Thursday, July 9, 2015

Babe.

I like the word babe.
Not this whole bae crap that has come about.

Whatever happened to actual English?
Not shortening everything so you sound stupid.
Like spelling everything out.

Sorry, English major rants.
If a man ever calls me "bae" he is out.
Nope nope and a nope.

Babe is good
Bae is bad.

Just make the effort and do not cut out that second b.



This all came out today because shocker, something happened at work.
This was however at There's No Place Like Home.
All of my favorite things happen there honestly.
Maybe its because the boys and I are buds and the ladies love me.
And I get the funniest and most genuine compliments there.
I can have fun.

So here we have another moment of Matt randomly complimenting me.
It always seems to happen whenever i'm washing my hands or putting on lipstick in the back mirror.
No one else around which is nice because i'm probably the most awkward person to compliment.
Because most of the time when I get complimented its not genuine and people usually have an agenda.
Matt however does not.

Well you know how a few days ago, he randomly told me that I have a strong presence?
Yep, overwhelmed me again with a compliment.

Now as a disclaimer, i'm not looking so hot right now.
Some days I just cant find exactly what I want to wear.
Some days my skin decides today is the day its going to look like crap and no ammount of makeup can cover all the imperfections.
Some days certain events just decide to happen, which make all females feel like crap that particular day.
And some days your hair just decides today is the day its going to be frizzy and weird.

This was today.
So i'm not looking or feeling too hot.
And as i'm putting on a bright pink lip to make myself feel pretty even though I don't really know how that'll help.
I'm leaning into the sink, and I've just talked to Matt like 2 minutes before hand.
He comes back in, I see him in the mirror looking at me for a second, and then he says out of the blue, "Julia, you are a babe. Don't you forget it or let anyone let you think otherwise"

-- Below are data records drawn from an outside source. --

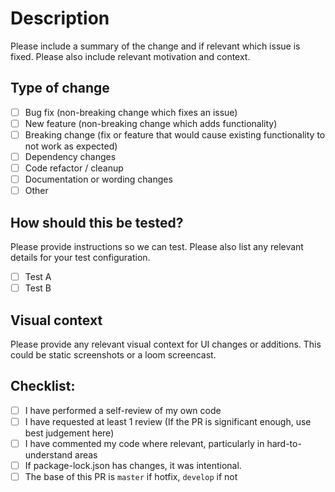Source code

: # Description

Please include a summary of the change and if relevant which issue is fixed. Please also include relevant motivation and context.

## Type of change

- [ ] Bug fix (non-breaking change which fixes an issue)
- [ ] New feature (non-breaking change which adds functionality)
- [ ] Breaking change (fix or feature that would cause existing functionality to not work as expected)
- [ ] Dependency changes
- [ ] Code refactor / cleanup
- [ ] Documentation or wording changes
- [ ] Other

## How should this be tested?

Please provide instructions so we can test. Please also list any relevant details for your test configuration.

- [ ] Test A
- [ ] Test B

## Visual context

Please provide any relevant visual context for UI changes or additions. This could be static screenshots or a loom screencast.

## Checklist:

- [ ] I have performed a self-review of my own code
- [ ] I have requested at least 1 review (If the PR is significant enough, use best judgement here)
- [ ] I have commented my code where relevant, particularly in hard-to-understand areas
- [ ] If package-lock.json has changes, it was intentional.
- [ ] The base of this PR is `master` if hotfix, `develop` if not
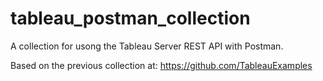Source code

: # tableau_postman_collection
A collection for usong the Tableau Server REST API with Postman. 

Based on the previous collection at: https://github.com/TableauExamples
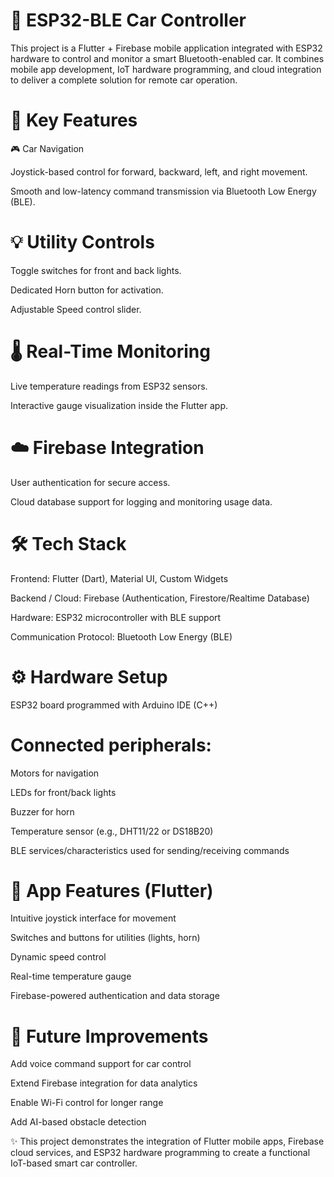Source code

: # 🚗 ESP32-BLE Car Controller

This project is a Flutter + Firebase mobile application integrated with ESP32 hardware to control and monitor a smart Bluetooth-enabled car. It combines mobile app development, IoT hardware programming, and cloud integration to deliver a complete solution for remote car operation.

# 🔑 Key Features

🎮 Car Navigation

Joystick-based control for forward, backward, left, and right movement.

Smooth and low-latency command transmission via Bluetooth Low Energy (BLE).

# 💡 Utility Controls

Toggle switches for front and back lights.

Dedicated Horn button for activation.

Adjustable Speed control slider.

# 🌡 Real-Time Monitoring

Live temperature readings from ESP32 sensors.

Interactive gauge visualization inside the Flutter app.

# ☁️ Firebase Integration

User authentication for secure access.

Cloud database support for logging and monitoring usage data.

# 🛠️ Tech Stack

Frontend: Flutter (Dart), Material UI, Custom Widgets

Backend / Cloud: Firebase (Authentication, Firestore/Realtime Database)

Hardware: ESP32 microcontroller with BLE support

Communication Protocol: Bluetooth Low Energy (BLE)

# ⚙️ Hardware Setup

ESP32 board programmed with Arduino IDE (C++)

# Connected peripherals:

Motors for navigation

LEDs for front/back lights

Buzzer for horn

Temperature sensor (e.g., DHT11/22 or DS18B20)

BLE services/characteristics used for sending/receiving commands

# 📱 App Features (Flutter)

Intuitive joystick interface for movement

Switches and buttons for utilities (lights, horn)

Dynamic speed control

Real-time temperature gauge

Firebase-powered authentication and data storage

# 🚀 Future Improvements

Add voice command support for car control

Extend Firebase integration for data analytics

Enable Wi-Fi control for longer range

Add AI-based obstacle detection

✨ This project demonstrates the integration of Flutter mobile apps, Firebase cloud services, and ESP32 hardware programming to create a functional IoT-based smart car controller.
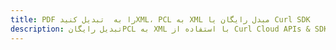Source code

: ---title: PDF را به  تبدیل کنیدXML، PCL به XML مبدل رایگان یا Curl SDKdescription: تبدیل رایگانPCL به XML با استفاده از Curl Cloud APIs & SDK همچنین اسناد PDF را در Cloud ایجاد، ویرایش و رندر کنید.---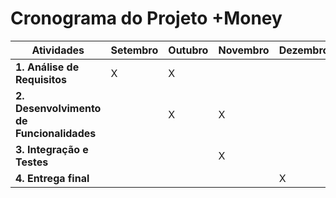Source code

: # Cronograma do Projeto +Money

| **Atividades**                              | **Setembro** | **Outubro** | **Novembro** | **Dezembro** |
|--------------------------------------------|--------------|-------------|--------------|--------------|
| **1. Análise de Requisitos**               | X            | X           |              |              |
| **2. Desenvolvimento de Funcionalidades**  |              | X           | X            |              |
| **3. Integração e Testes**                 |              |             | X            |              |
| **4. Entrega final** |              |             |              | X            |
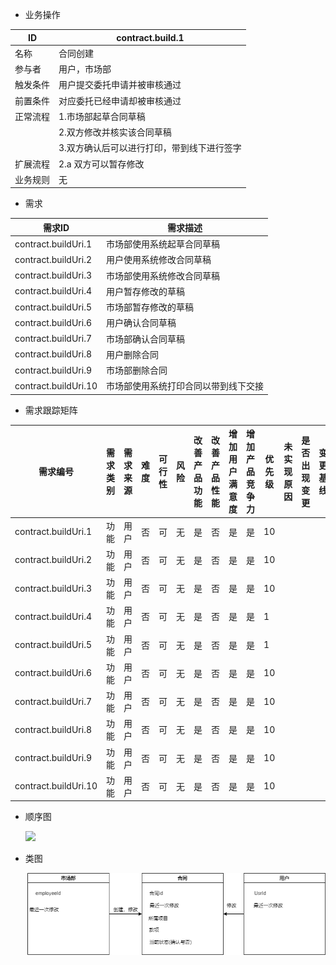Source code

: + 业务操作

| ID       | contract.build.1                           |
| -------- | ------------------------------------------ |
| 名称     | 合同创建                                   |
| 参与者   | 用户，市场部                               |
| 触发条件 | 用户提交委托申请并被审核通过               |
| 前置条件 | 对应委托已经申请却被审核通过               |
| 正常流程 | 1.市场部起草合同草稿                       |
|          | 2.双方修改并核实该合同草稿                 |
|          | 3.双方确认后可以进行打印，带到线下进行签字 |
| 扩展流程 | 2.a 双方可以暂存修改                       |
| 业务规则 | 无                                         |

+ 需求

| 需求ID               | 需求描述                             |
| -------------------- | ------------------------------------ |
| contract.buildUri.1  | 市场部使用系统起草合同草稿           |
| contract.buildUri.2  | 用户使用系统修改合同草稿             |
| contract.buildUri.3  | 市场部使用系统修改合同草稿           |
| contract.buildUri.4  | 用户暂存修改的草稿                   |
| contract.buildUri.5  | 市场部暂存修改的草稿                 |
| contract.buildUri.6  | 用户确认合同草稿                     |
| contract.buildUri.7  | 市场部确认合同草稿                   |
| contract.buildUri.8  | 用户删除合同                         |
| contract.buildUri.9  | 市场部删除合同                       |
| contract.buildUri.10 | 市场部使用系统打印合同以带到线下交接 |

+ 需求跟踪矩阵

| 需求编号             | 需求类别 | 需求来源 | 难度 | 可行性 | 风险 | 改善产品功能 | 改善产品性能 | 增加用户满意度 | 增加产品竞争力 | 优先级 | 未实现原因 | 是否出现变更 | 变更基线 | 变更记录 |
| -------------------- | -------- | -------- | ---- | ------ | ---- | ------------ | ------------ | -------------- | -------------- | ------ | ---------- | ------------ | -------- | -------- |
| contract.buildUri.1  | 功能     | 用户     | 否   | 可     | 无   | 是           | 否           | 是             | 是             | 10     |            |              |          |          |
| contract.buildUri.2  | 功能     | 用户     | 否   | 可     | 无   | 是           | 否           | 是             | 是             | 10     |            |              |          |          |
| contract.buildUri.3  | 功能     | 用户     | 否   | 可     | 无   | 是           | 否           | 是             | 是             | 10     |            |              |          |          |
| contract.buildUri.4  | 功能     | 用户     | 否   | 可     | 无   | 是           | 否           | 是             | 是             | 1      |            |              |          |          |
| contract.buildUri.5  | 功能     | 用户     | 否   | 可     | 无   | 是           | 否           | 是             | 是             | 1      |            |              |          |          |
| contract.buildUri.6  | 功能     | 用户     | 否   | 可     | 无   | 是           | 否           | 是             | 是             | 10     |            |              |          |          |
| contract.buildUri.7  | 功能     | 用户     | 否   | 可     | 无   | 是           | 否           | 是             | 是             | 10     |            |              |          |          |
| contract.buildUri.8  | 功能     | 用户     | 否   | 可     | 无   | 是           | 否           | 是             | 是             | 10     |            |              |          |          |
| contract.buildUri.9  | 功能     | 用户     | 否   | 可     | 无   | 是           | 否           | 是             | 是             | 10     |            |              |          |          |
| contract.buildUri.10 | 功能     | 用户     | 否   | 可     | 无   | 是           | 否           | 是             | 是             | 10     |            |              |          |          |

+ 顺序图

  ![](https://www.plantuml.com/plantuml/png/VL7TIiCm5Bu_Jv4Ny0MyaBtAm5m8qOcBBw08gNHOM92fbIa81i4o6Bfr5VOoEoVjbQzWD47QY_JcSFgTx-UZ6Opby4oU7mkGHr9mXfd2B4NrWDK60DSNc6-QIxDtu0_r9B5ckrz_hDpcFm26GZAl89NXzJokiyz5NRnu2Amsf5PzZ9WD9LESB089k1XpjjiMfCi0YT7ebE5DIhSbBkufVskxOlcvM-kmlyymDz6SODgj6sVmayFG1jLJSnVolhzIMqtfSOwlcf8PNYtjiWBs-zF-SzjyOB4wNTPVa2_LEGIiL-kRkZ5mmpt-3m00)

+ 类图 

  ![](合同创建.png)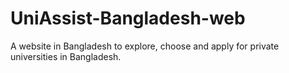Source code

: # UniAssist-Bangladesh-web
A website in Bangladesh to explore, choose and apply for private universities in Bangladesh.
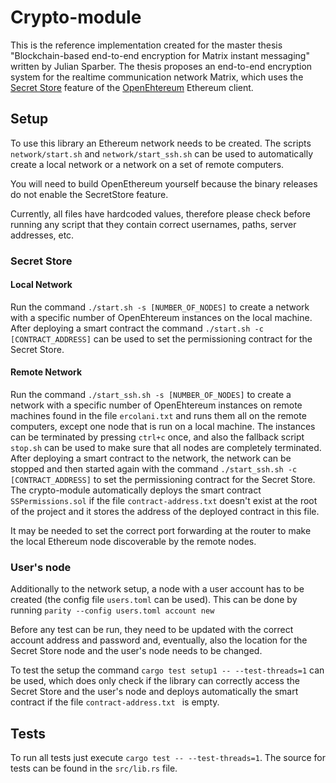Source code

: # Crypto-module
This is the reference implementation created for the master thesis "Blockchain-based end-to-end encryption for Matrix instant messaging" written by Julian Sparber.
The thesis proposes an end-to-end encryption system for the realtime communication network Matrix, which uses the [Secret Store](https://openethereum.github.io/wiki/Secret-Store) feature of the [OpenEhtereum](https://openethereum.github.io/) Ethereum client.
## Setup
To use this library an Ethereum network needs to be created. The scripts `network/start.sh` and `network/start_ssh.sh` can be used to automatically create a local network or a network on a set of remote computers.

You will need to build OpenEthereum yourself because the binary releases do not enable the SecretStore feature.

Currently, all files have hardcoded values, therefore please check before running any script that they contain correct usernames, paths, server addresses, etc.
### Secret Store
#### Local Network
Run the command `./start.sh -s [NUMBER_OF_NODES]` to create a network with a specific number of OpenEhtereum instances on the local machine. After deploying a smart contract the command `./start.sh -c [CONTRACT_ADDRESS]` can be used to set the permissioning contract for the Secret Store.
#### Remote Network
Run the command `./start_ssh.sh -s [NUMBER_OF_NODES]` to create a network with a specific number of OpenEhtereum instances on remote machines found in the file `ercolani.txt` and runs them all on the remote computers, except one node that is run on a local machine. The instances can be terminated by pressing `ctrl+c` once, and also the fallback script `stop.sh` can be used to make sure that all nodes are completely terminated. After deploying a smart contract to the network, the network can be stopped and then started again with the command `./start_ssh.sh -c [CONTRACT_ADDRESS]` to set the permissioning contract for the Secret Store.
The crypto-module automatically deploys the smart contract `SSPermissions.sol` if the file `
contract-address.txt ` doesn't exist at the root of the project and it stores the address of the deployed contract in this file. 

It may be needed to set the correct port forwarding at the router to make the local Ethereum node discoverable by the remote nodes.

### User's node
Additionally to the network setup, a node with a user account has to be created (the config file `users.toml` can be used). This can be done by running `parity --config users.toml account new`

Before any test can be run, they need to be updated with the correct account address and password and, eventually, also the location for the Secret Store node and the user's node needs to be changed.

To test the setup the command `cargo test setup1 -- --test-threads=1` can be used,
which does only check if the library can correctly access the Secret Store and the user's node and deploys automatically the smart contract if the file `contract-address.txt ` is empty.

## Tests
To run all tests just execute `cargo test -- --test-threads=1`. The source for tests can be found in the `src/lib.rs` file.
 
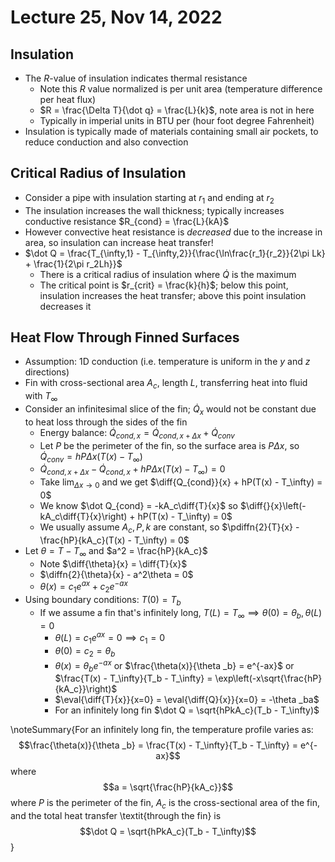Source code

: # Lecture 25, Nov 14, 2022

## Insulation

* The $R$-value of insulation indicates thermal resistance
	* Note this $R$ value normalized is per unit area (temperature difference per heat flux)
	* $R = \frac{\Delta T}{\dot q} = \frac{L}{k}$, note area is not in here
	* Typically in imperial units in BTU per (hour foot degree Fahrenheit)
* Insulation is typically made of materials containing small air pockets, to reduce conduction and also convection

## Critical Radius of Insulation

* Consider a pipe with insulation starting at $r_1$ and ending at $r_2$
* The insulation increases the wall thickness; typically increases conductive resistance $R_{cond} = \frac{L}{kA}$
* However convective heat resistance is *decreased* due to the increase in area, so insulation can increase heat transfer!
* $\dot Q = \frac{T_{\infty,1} - T_{\infty,2}}{\frac{\ln\frac{r_1}{r_2}}{2\pi Lk} + \frac{1}{2\pi r_2Lh}}$
	* There is a critical radius of insulation where $\dot Q$ is the maximum
	* The critical point is $r_{crit} = \frac{k}{h}$; below this point, insulation increases the heat transfer; above this point insulation decreases it

## Heat Flow Through Finned Surfaces

* Assumption: 1D conduction (i.e. temperature is uniform in the $y$ and $z$ directions)
* Fin with cross-sectional area $A_c$, length $L$, transferring heat into fluid with $T_\infty$
* Consider an infinitesimal slice of the fin; $\dot Q_x$ would not be constant due to heat loss through the sides of the fin
	* Energy balance: $\dot Q_{cond, x} = \dot Q_{cond, x + \Delta x} + \dot Q_{conv}$
	* Let $P$ be the perimeter of the fin, so the surface area is $P\Delta x$, so $\dot Q_{conv} = hP\Delta x(T(x) - T_{\infty})$
	* $\dot Q_{cond, x + \Delta x} - \dot Q_{cond, x} + hP\Delta x(T(x) - T_\infty) = 0$
	* Take $\lim _{\Delta x \to 0}$ and we get $\diff{Q_{cond}}{x} + hP(T(x) - T_\infty) = 0$
	* We know $\dot Q_{cond} = -kA_c\diff{T}{x}$ so $\diff{}{x}\left(-kA_c\diff{T}{x}\right) + hP(T(x) - T_\infty) = 0$
	* We usually assume $A_c, P, k$ are constant, so $\pdiffn{2}{T}{x} - \frac{hP}{kA_c}(T(x) - T_\infty) = 0$
* Let $\theta = T - T_\infty$ and $a^2 = \frac{hP}{kA_c}$
	* Note $\diff{\theta}{x} = \diff{T}{x}$
	* $\diffn{2}{\theta}{x} - a^2\theta = 0$
	* $\theta(x) = c_1e^{ax} + c_2e^{-ax}$
* Using boundary conditions: $T(0) = T_b$
	* If we assume a fin that's infinitely long, $T(L) = T_\infty \implies \theta(0) = \theta _b, \theta(L) = 0$
		* $\theta(L) = c_1e^{ax} = 0 \implies c_1 = 0$
		* $\theta(0) = c_2 = \theta _b$
		* $\theta(x) = \theta _be^{-ax}$ or $\frac{\theta(x)}{\theta _b} = e^{-ax}$ or $\frac{T(x) - T_\infty}{T_b - T_\infty} = \exp\left(-x\sqrt{\frac{hP}{kA_c}}\right)$
		* $\eval{\diff{T}{x}}{x=0} = \eval{\diff{Q}{x}}{x=0} = -\theta _ba$
		* For an infinitely long fin $\dot Q = \sqrt{hPkA_c}(T_b - T_\infty)$

\noteSummary{For an infinitely long fin, the temperature profile varies as: $$\frac{\theta(x)}{\theta _b} = \frac{T(x) - T_\infty}{T_b - T_\infty} = e^{-ax}$$ where $$a = \sqrt{\frac{hP}{kA_c}}$$ where $P$ is the perimeter of the fin, $A_c$ is the cross-sectional area of the fin, and the total heat transfer \textit{through the fin} is $$\dot Q = \sqrt{hPkA_c}(T_b - T_\infty)$$}

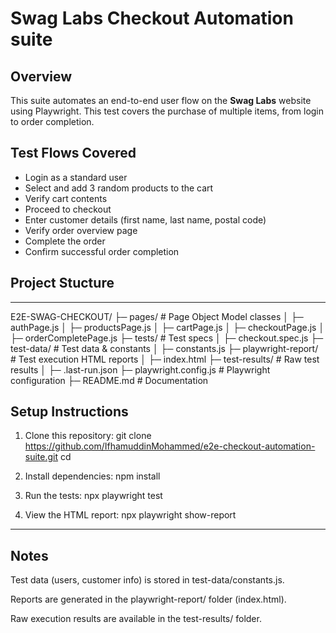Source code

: # Swag Labs Checkout Automation suite

## Overview

This suite automates an end-to-end user flow on the **Swag Labs** website using Playwright.
This test covers the purchase of multiple items, from login to order completion.

## Test Flows Covered

- Login as a standard user
- Select and add 3 random products to the cart
- Verify cart contents
- Proceed to checkout
- Enter customer details (first name, last name, postal code)
- Verify order overview page
- Complete the order
- Confirm successful order completion

## Project Stucture
-------------------
E2E-SWAG-CHECKOUT/
├─ pages/                  # Page Object Model classes
│   ├─ authPage.js
│   ├─ productsPage.js
│   ├─ cartPage.js
│   ├─ checkoutPage.js
│   ├─ orderCompletePage.js
├─ tests/                  # Test specs
│   ├─ checkout.spec.js
├─ test-data/              # Test data & constants
│   ├─ constants.js
├─ playwright-report/       # Test execution HTML reports
│   ├─ index.html
├─ test-results/            # Raw test results
│   ├─ .last-run.json
├─ playwright.config.js     # Playwright configuration
├─ README.md                # Documentation


## Setup Instructions

1. Clone this repository:
   git clone <https://github.com/IfhamuddinMohammed/e2e-checkout-automation-suite.git>
   cd <e2e-swag-checkout>

2. Install dependencies:
   npm install

3. Run the tests:
   npx playwright test

4. View the HTML report:
   npx playwright show-report
---

## Notes

Test data (users, customer info) is stored in test-data/constants.js.

Reports are generated in the playwright-report/ folder (index.html).

Raw execution results are available in the test-results/ folder.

This triggers a Julia reaction that is very similar to a Julia 6 years ago.
Awkward and weird.
I literally start puffing and snorting.
It just came so out of left field.

And I guess I would have been able to believe it a little bit better if I had actually had something go right with my appearance today.

But eventually I do accept it and say thank you.
I'm getting slowly better at taking compliments actually.



But getting called a babe.
Thats something more than just beautiful or sexy.
Its like you are the whole package of wonderful.

So if you ever want to impress a girl, gentlemen take note, be sincere and call her a babe.
Not a freaking bae.

That is dumb and I will hit you upside the head if you ever do that!